Mr. Gilroy laughed and added, “You’d better, for it’s Tally, and wild Indian cooking hereafter, for three months!”
“That threat holds no fears for us brave scouts,” retorted the Corporal.
The girls followed quickly after Mr. Vernon, just the same, when he led the way to the dining-room. Here he had his party seated in a quiet corner, and then he reported to Mr. Gilroy all he had done since he landed in Denver in the morning.
“I have the surprise of the season for the scouts, I’m thinking,” began Mr. Vernon, smiling at the eager faces of the girls. “Have you formed any idea of how we are going to travel to the Divide?”
Even Mr. Gilroy wondered what his friend meant, for he had asked Tally to secure the best horses possible in Denver. And the scouts shook their heads to denote that they were at sea.
Mrs. Vernon laughed, “Not on foot, I trust!”
“No, indeed, my dear! Not with shoe leather costing what it does since the war,” retorted Mr. Vernon.
“We all give up,—tell us!” demanded his wife.
“First I have to tell you a tale,—for thereby hangs the rest of it.
“You see, Tally came here first thing this morning, and when I came in from my train, which was an hour late from Chicago, he greeted me.
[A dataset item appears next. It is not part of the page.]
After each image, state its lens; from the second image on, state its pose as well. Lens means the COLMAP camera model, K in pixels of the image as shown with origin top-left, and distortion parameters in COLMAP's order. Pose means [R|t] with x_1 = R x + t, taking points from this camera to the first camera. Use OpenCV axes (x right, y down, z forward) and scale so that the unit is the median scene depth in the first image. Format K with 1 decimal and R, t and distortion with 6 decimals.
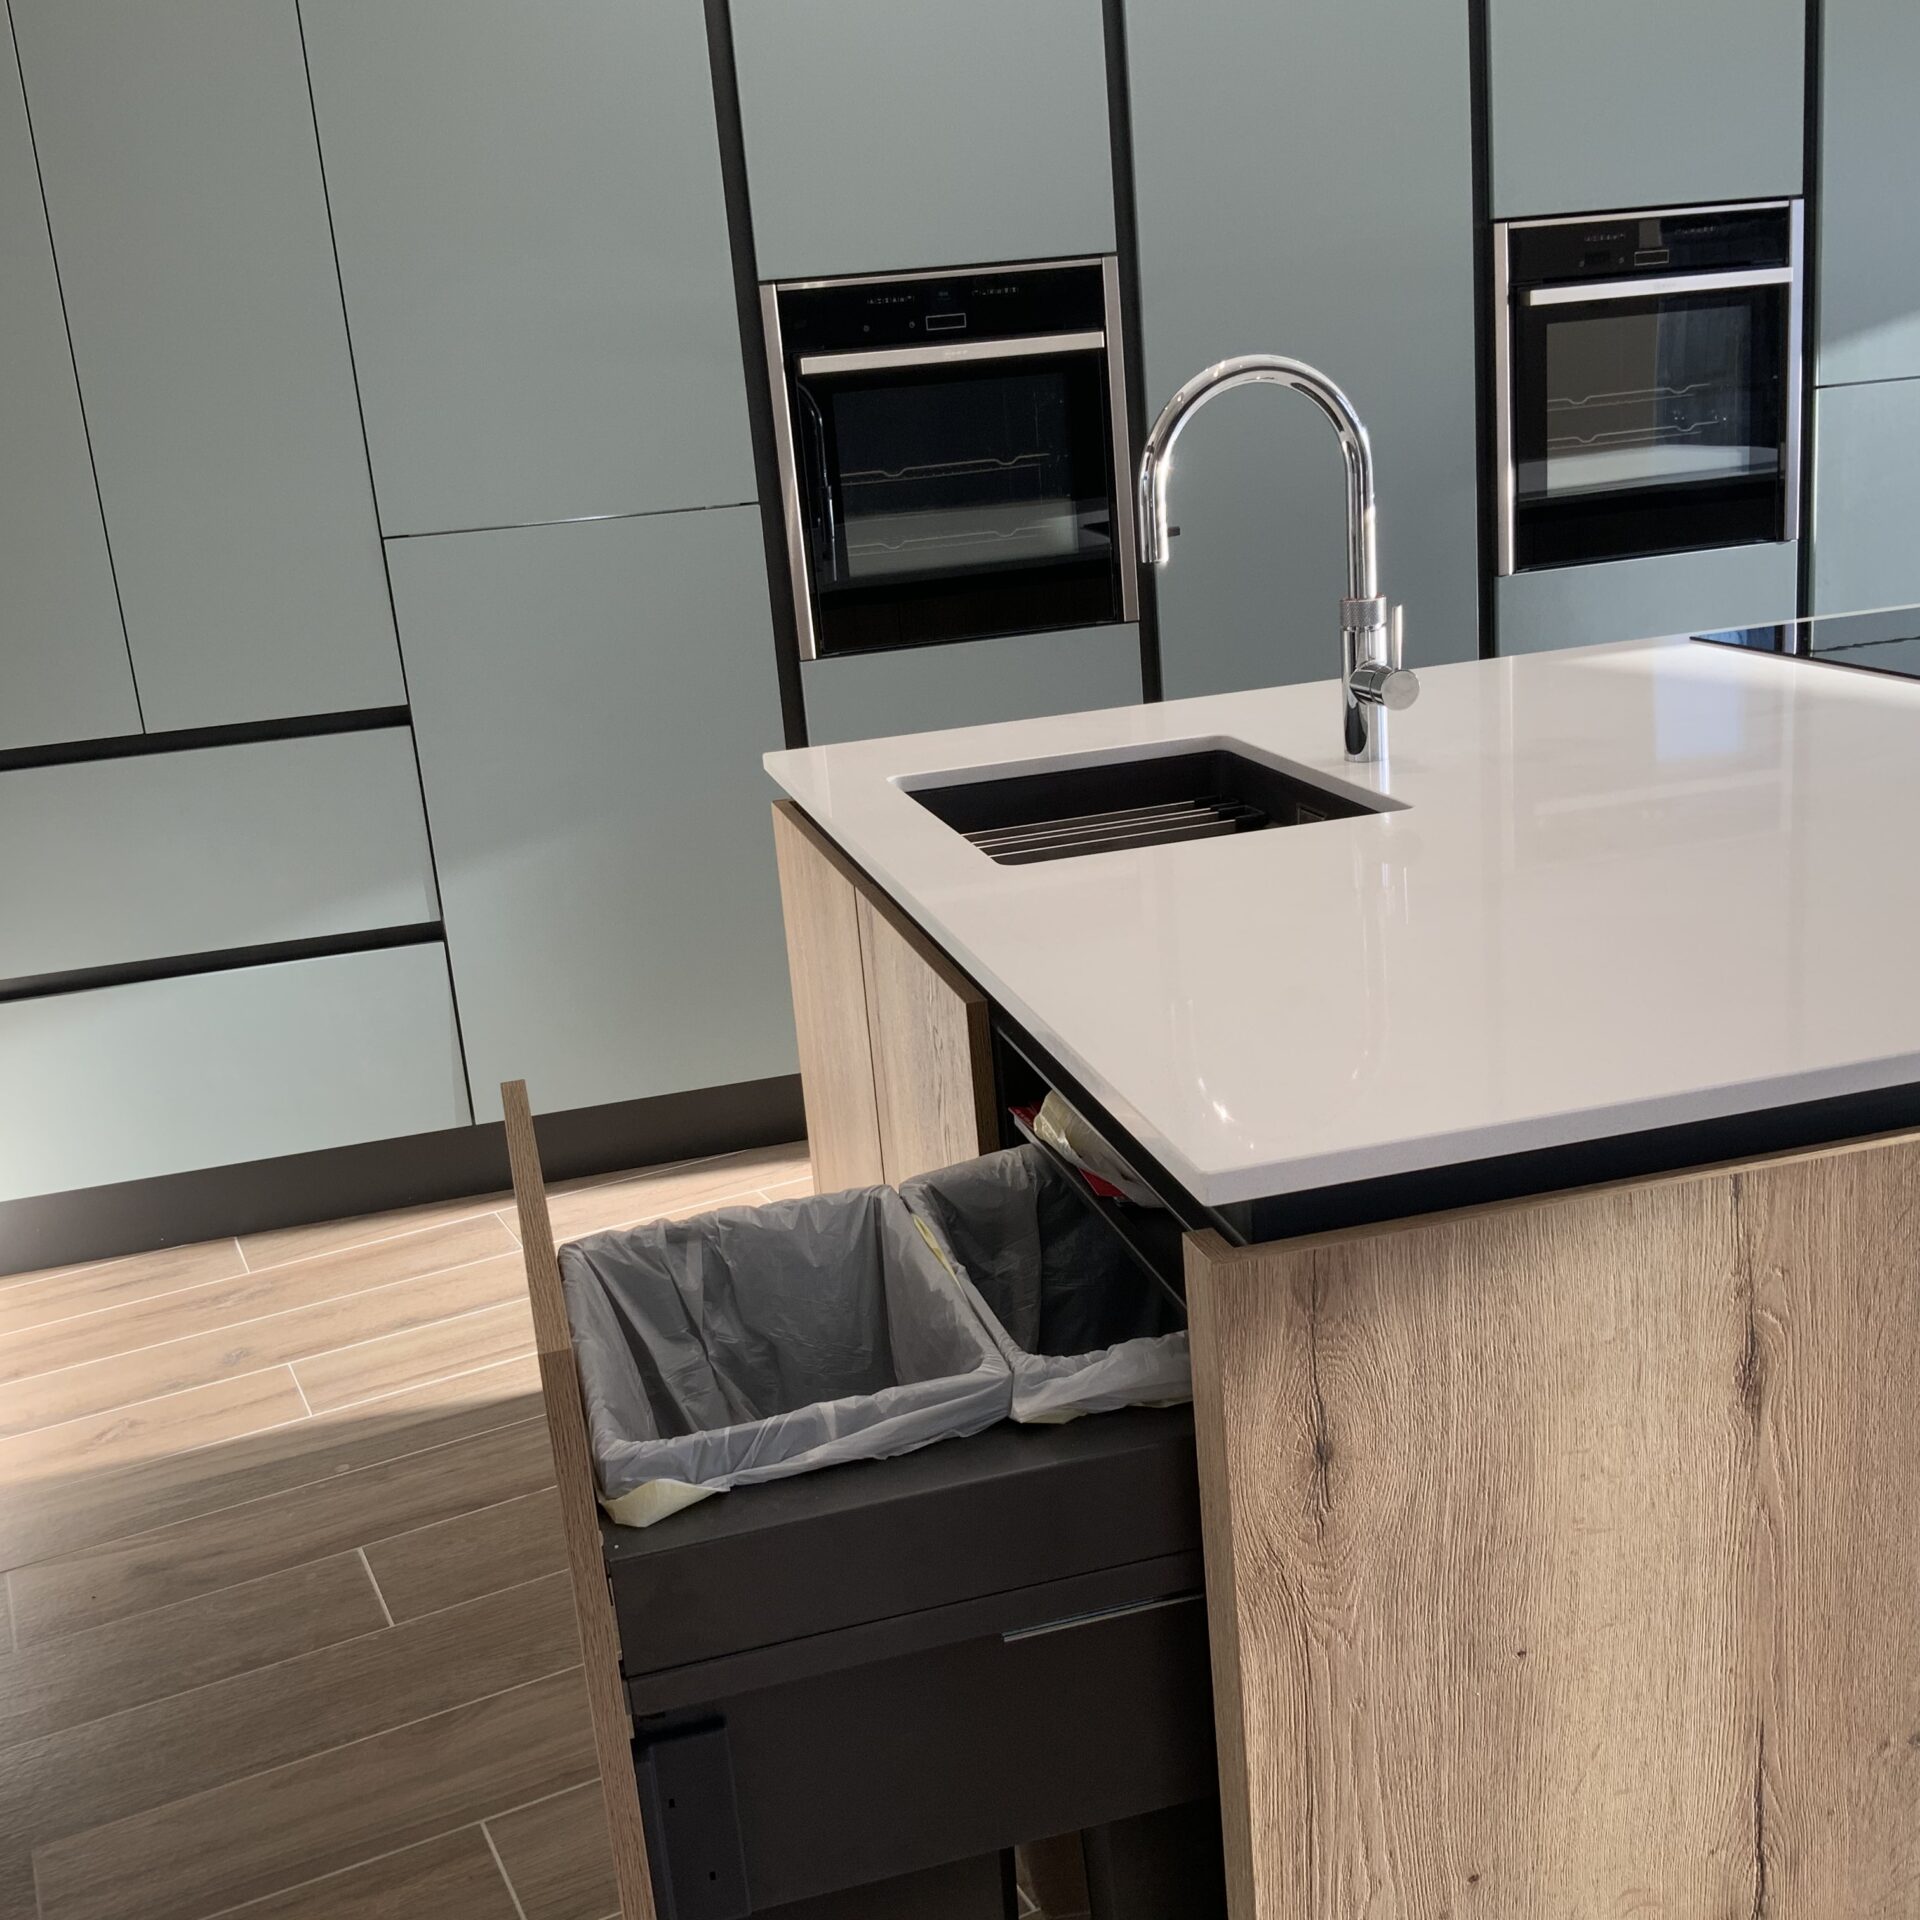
lens RADIAL K [[2228.8, 0, 960.0], [0, 2228.8, 960.0], [0, 0, 1]] dist [-0.002420, -0.048922]
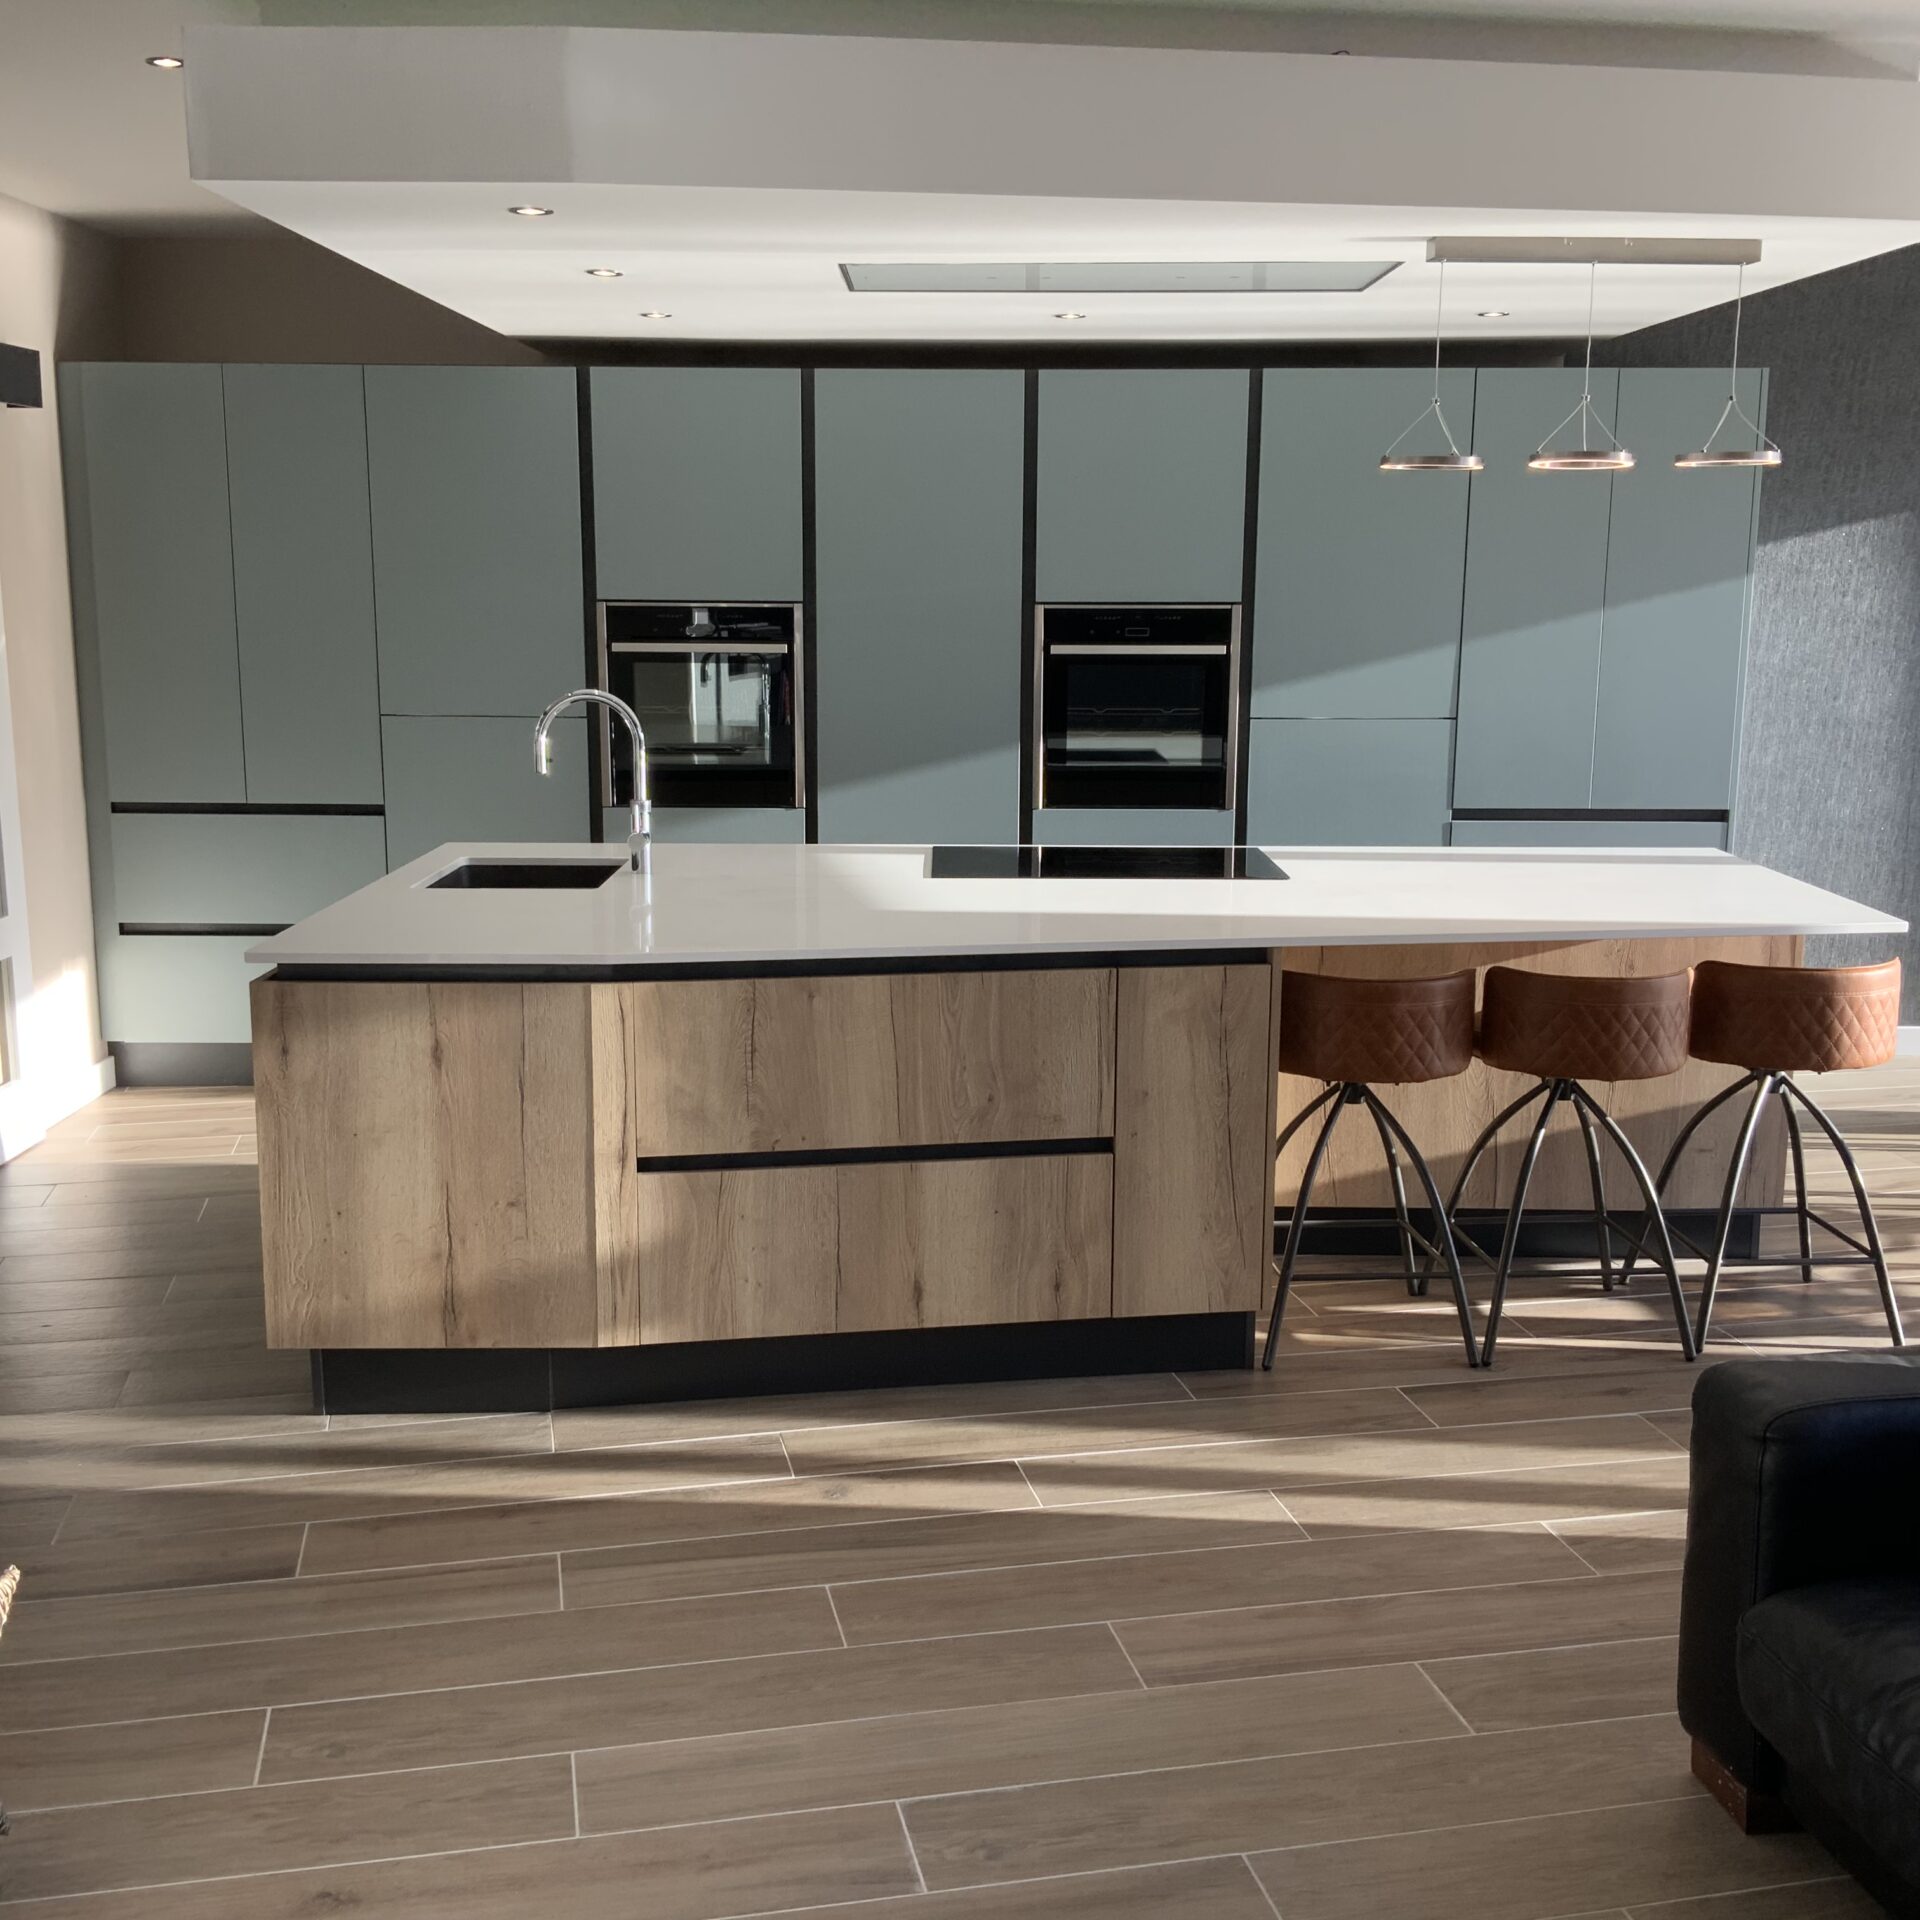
lens RADIAL K [[2127.5, 0, 960.0], [0, 2127.5, 960.0], [0, 0, 1]] dist [0.005974, -0.001037]
pose [[0.971503, 0.133597, -0.195789, 0.605288], [-0.147578, 0.987314, -0.058585, 0.046816], [0.185478, 0.085809, 0.978895, -0.652488]]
I hadn’t the faintest idea who he was until after the clerk gave me the wire from Gilly, then I saluted as reverently as he had done. Finally his story was told.
“It seems ‘Mee’sr Gil’loy’ told Tally to get outfit and all the horses, including two mules for pack-animals (although I never knew until Tally told me, that mules were horses). And poor Tally was in an awful way because he couldn’t find a horse worth shucks in the city of Denver. I fancy Tally knows horseflesh and would not be taken in by the dealers, eh, Gilly?” laughed Mr. Vernon.
Mr. Gilroy nodded his head approvingly, and muttered, “He is some guide, I tell you!” Then Mr. Vernon proceeded with his tale.
“Well, Tally got word the other day from his only brother, who runs a ranch up past Boulder somewhere, that a large ranch-wagon, ordered and paid for several months before, was not yet delivered. Would Tally go to the wagon-factory, and urge them to ship the vehicle, as the owner was in sore need of it this summer.
“Tally had gone to the factory all right, but the boss said it was impossible to make any deliveries to such out-of-the-way ranches, and the railroad refused freight for the present. Poor Tally wired his brother immediately, and got a disconcerting reply.
“He was authorized to take the wagon away from the manufacturer and send it on by any route possible. But the brother did not offer any suggestions for that route, nor did he provide means by which Tally could hitch the wagon up and send it on via its own transportation-power or expenses.
“Fortunately for Tally, and all of us, a horse-dealer had overheard the story and now joined us. ‘’Scuse me fer buttin’ in,’ he said, ‘but I got some hosses I want to ship to Boulder, and no decent driver fer ’em. Why cain’t we-all hitch up our troubles an’ drive ’em away. Let your Injun use my hosses as fur as Boulder, and no charge to him. He drives the animals to a stable I’ll mention and c’lect fer feed and expenses along the road, but no pay fer himself,—that’s squared on the use my beasts give you-all.’
“I ruminated. Here we were with Tally who had a wagon on his hands and no horses, and here was a dealer with four horses and no wagon. It sure seemed a fine hitch to make, so we all hitched together. So now we are all starting early in the morning via a prairie schooner to Boulder. How do you like it?”
A cry of mingled excitement and delight soon told him what the scouts thought of the plan, but Mr. Gilroy remarked, “But what am I to do about horses for the rest of the jaunt?”
“Oh, Tally says he can drive much better bargains with ranchers than in the city here, and the horses trained for mountain climbing by the ranchers are far superior to the hacks that have been used for years to trot about Denver City. So I decided to put it right up to Tally, and he agreed to supply splendid mounts for each one of us, or guide you free of charge all summer,” said Mr. Vernon.